Dinner for Schmucks. Certainly a less offensive title than the translation of the original French title, Le Dîner de cons (literally 'The Dinner of C***s' or 'The Dinner of Idiots') but definitely more marketable and poster friendly. I will not come here and say I've seen Le Dîner de cons and found it be a highly amusing charade. I will say that after seeing this, I'm more open to finding and watching the original French version because I can only hope that it contains more laughs than this version. There must have been a reason why they chose to remake this film, there must have been, because why on Earth would you choose to put millions of dollars into remaking a comedy with little to no laughs in it? I was, to say the least, disappointed. There may have been more laughs in this, but the extensive trailers and TV spots gave away some of the film's biggest laughs so there were only a handful of original laughs to be had.

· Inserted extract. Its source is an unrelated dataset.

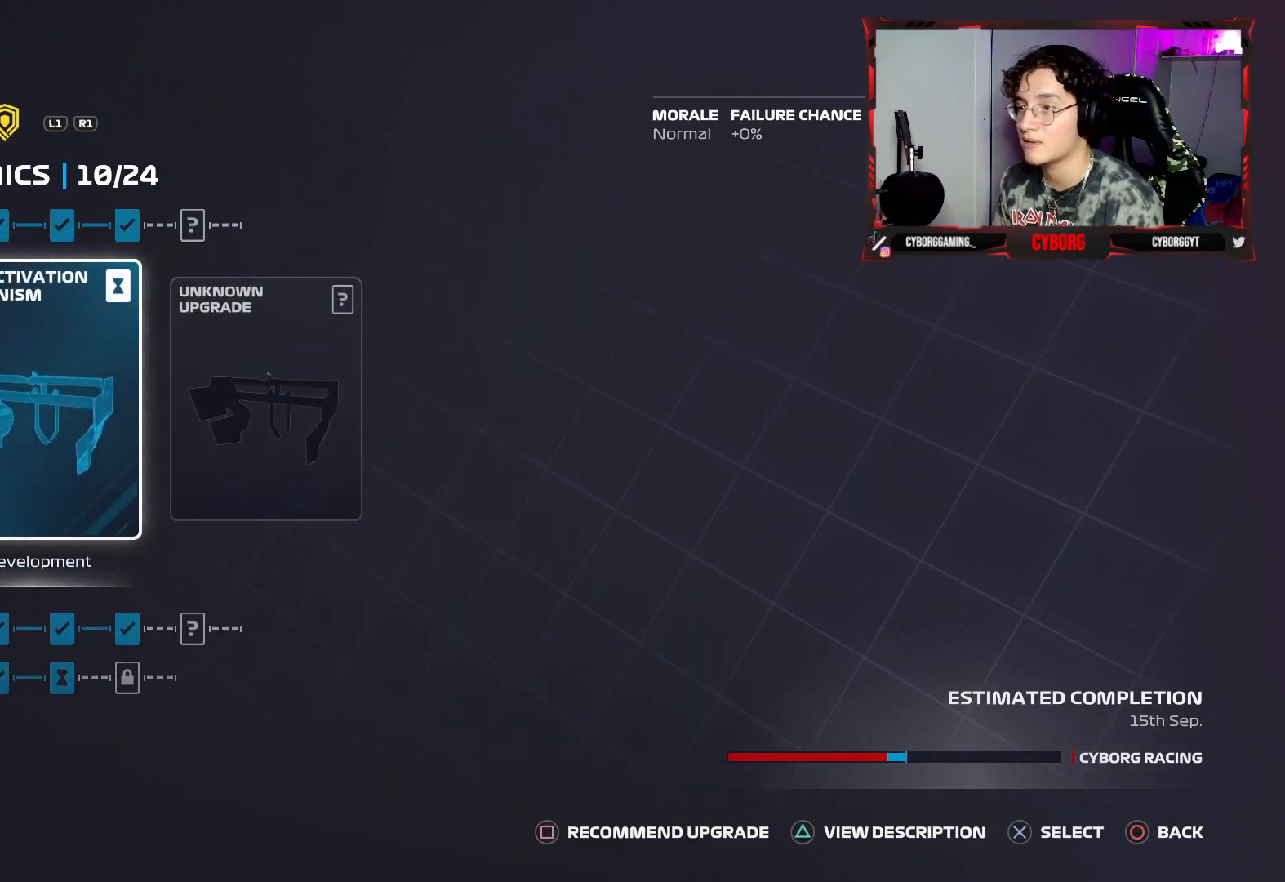
{"buttons": [], "left_stick": "center", "right_stick": "center", "events": [[50, "DPAD_RIGHT", "down"], [183, "DPAD_RIGHT", "up"]]}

In all honestly, I can only remember laughing twice. Admittedly, those two laughs were pretty hearty laughs, but in a film that's nearly two hours, that's wholly unacceptable. I didn't even laugh once for the first hour. When you spend 60 minutes not laughing at a supposed comedy film, you know you're in trouble. It's not physical enough to be a slapstick comedy. It's not stupid enough to be a screwball comedy. It's barely anything really, an hour and a half of relationship building and character intros to lead up to the aforementioned "dinner for winners". It's one of the best parts of the film, it's somewhat entertaining with a few laughs. I credit the dinner being funny due to the cameos: Jeff Dunham (Seen Achmed the Dead Terrorist? Him, the puppet guy!) appears as a man married to the ventriloquist's dummy attached to his arm and Chris O'Dowd (Seen The IT Crowd? Him, the Irish guy!) appears as a blind fencer. Dunham's good at what he does, as displayed in numerous YouTube videos, and O'Dowd plays a somewhat stupidly-premised role straight as an arrow.
Paul Rudd is in autopilot here, playing pretty much the same guy he played in I Love You, Man and Role Models. Steve Carell plays an alternative version of Brick Tamland, less 'retarded' and more 'idiotic'. Likeable but not a classic character. Jemaine Clement (from Flight of the Conchords) plays an eccentric artist who is every pretentious artist stereotype from every comedy film from the last 30 years, though that's not to say he doesn't play it well, we've just seen it before. David Walliams makes a, frankly, baffling appearance as a wealthy Swiss businessman with an accent as dodgy as the tan he sports. Ron Livingstone is horribly misplaced as Tim's competitor to win the dinner. Zach Galifianakis plays the Zach Galifianakis role only stupider. Above it all though, I was impressed by one person. Lucy Punch. Name means nothing? She was Eve Draper in Hot Fuzz, Holly Ellenbogen from The Class and, most recently, Kate Bishop in BBC Two's comedy-drama Vexed. This is a bright young actress who's getting attention on both sides of the Atlantic and can certainly make it, she can turn from extremely British in Vexed to convincingly American in Dinner for Schmucks, and she turns in probably the most memorable performance of the film as Tim's stalker Darla. Yeah, it's the same stalker cliche we've seen films for years and years (a testament to the film's adamant unoriginality) but she still carries it off damn well.
To be honest, I don't really want to dwell on this film more than I already have, so here it is. Overall, it's just not funny. It has all the right people in it, but a dire script and lack of jokes severely lets it down. This'll be in the bargain bin before too long, it certainly won't live long in the memory, or at least I hope not on behalf of all the people who have and will see it. The only laugh you'll get from this is how laughably unfunny it is for a supposed comedy. I can only guess that the laughs were lost in translation.